### [Records contained in a dataset]

═══

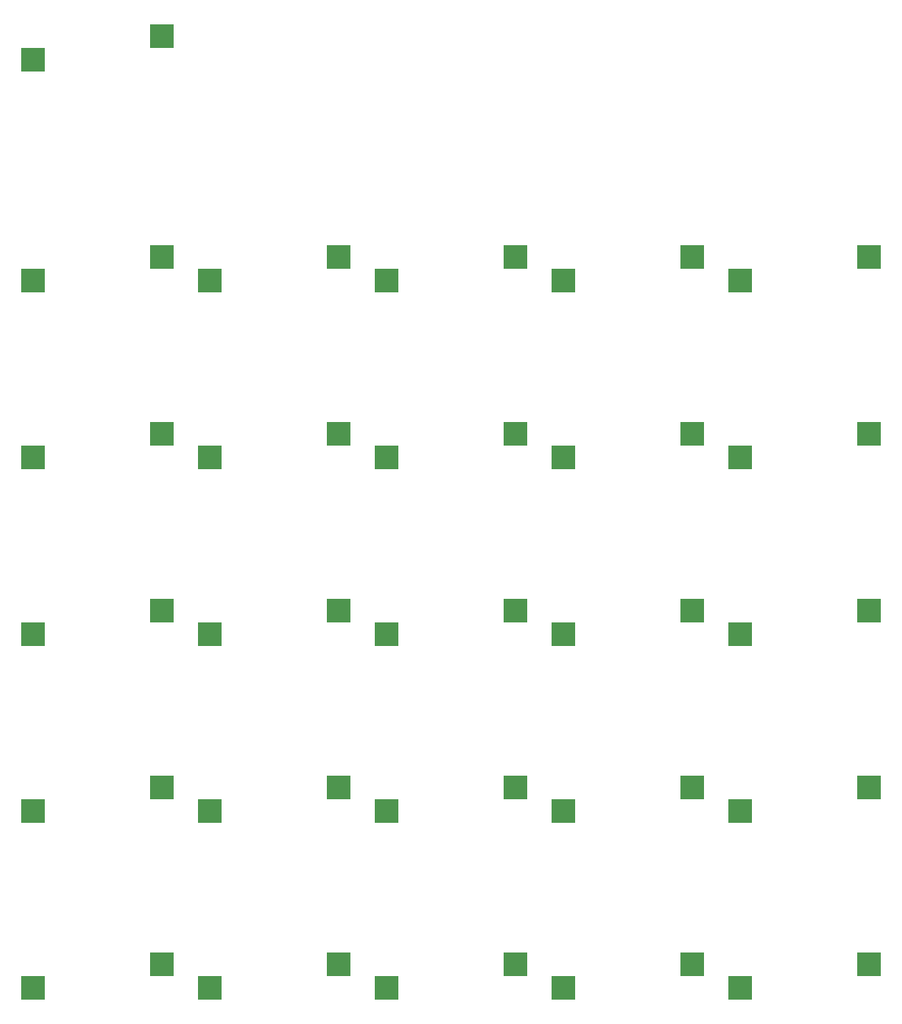
<source format=gbp>
%TF.GenerationSoftware,KiCad,Pcbnew,9.0.7*%
%TF.CreationDate,2026-02-28T22:53:30-05:00*%
%TF.ProjectId,Macropad,4d616372-6f70-4616-942e-6b696361645f,rev?*%
%TF.SameCoordinates,Original*%
%TF.FileFunction,Paste,Bot*%
%TF.FilePolarity,Positive*%
%FSLAX46Y46*%
G04 Gerber Fmt 4.6, Leading zero omitted, Abs format (unit mm)*
G04 Created by KiCad (PCBNEW 9.0.7) date 2026-02-28 22:53:30*
%MOMM*%
%LPD*%
G01*
G04 APERTURE LIST*
%ADD10R,2.550000X2.500000*%
G04 APERTURE END LIST*
D10*
%TO.C,SW1*%
X1965000Y-6985000D03*
X15815000Y-4445000D03*
%TD*%
%TO.C,SW2*%
X1965000Y-30797000D03*
X15815000Y-28257000D03*
%TD*%
%TO.C,SW3*%
X21015000Y-30797000D03*
X34865000Y-28257000D03*
%TD*%
%TO.C,SW4*%
X40065000Y-30797000D03*
X53915000Y-28257000D03*
%TD*%
%TO.C,SW5*%
X59115000Y-30797000D03*
X72965000Y-28257000D03*
%TD*%
%TO.C,SW6*%
X78165000Y-30797000D03*
X92015000Y-28257000D03*
%TD*%
%TO.C,SW7*%
X1965000Y-49848000D03*
X15815000Y-47308000D03*
%TD*%
%TO.C,SW8*%
X21015000Y-49848000D03*
X34865000Y-47308000D03*
%TD*%
%TO.C,SW9*%
X40065000Y-49848000D03*
X53915000Y-47308000D03*
%TD*%
%TO.C,SW10*%
X59115000Y-49848000D03*
X72965000Y-47308000D03*
%TD*%
%TO.C,SW11*%
X78165000Y-49848000D03*
X92015000Y-47308000D03*
%TD*%
%TO.C,SW12*%
X1965000Y-68898000D03*
X15815000Y-66358000D03*
%TD*%
%TO.C,SW13*%
X21015000Y-68898000D03*
X34865000Y-66358000D03*
%TD*%
%TO.C,SW14*%
X40065000Y-68898000D03*
X53915000Y-66358000D03*
%TD*%
%TO.C,SW15*%
X59115000Y-68898000D03*
X72965000Y-66358000D03*
%TD*%
%TO.C,SW16*%
X78165000Y-68898000D03*
X92015000Y-66358000D03*
%TD*%
%TO.C,SW17*%
X1965000Y-87947000D03*
X15815000Y-85407000D03*
%TD*%
%TO.C,SW18*%
X21015000Y-87947000D03*
X34865000Y-85407000D03*
%TD*%
%TO.C,SW19*%
X40065000Y-87947000D03*
X53915000Y-85407000D03*
%TD*%
%TO.C,SW20*%
X59115000Y-87947000D03*
X72965000Y-85407000D03*
%TD*%
%TO.C,SW21*%
X78165000Y-87947000D03*
X92015000Y-85407000D03*
%TD*%
%TO.C,SW22*%
X1965000Y-106998000D03*
X15815000Y-104458000D03*
%TD*%
%TO.C,SW23*%
X21015000Y-106998000D03*
X34865000Y-104458000D03*
%TD*%
%TO.C,SW24*%
X40065000Y-106998000D03*
X53915000Y-104458000D03*
%TD*%
%TO.C,SW25*%
X59115000Y-106998000D03*
X72965000Y-104458000D03*
%TD*%
%TO.C,SW26*%
X78165000Y-106998000D03*
X92015000Y-104458000D03*
%TD*%
M02*

</source>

═══

### [Your objective]
Filter the records above and return every line that holds the word "format".

### [Problem solution]
<source format=gbp>
G04 Gerber Fmt 4.6, Leading zero omitted, Abs format (unit mm)*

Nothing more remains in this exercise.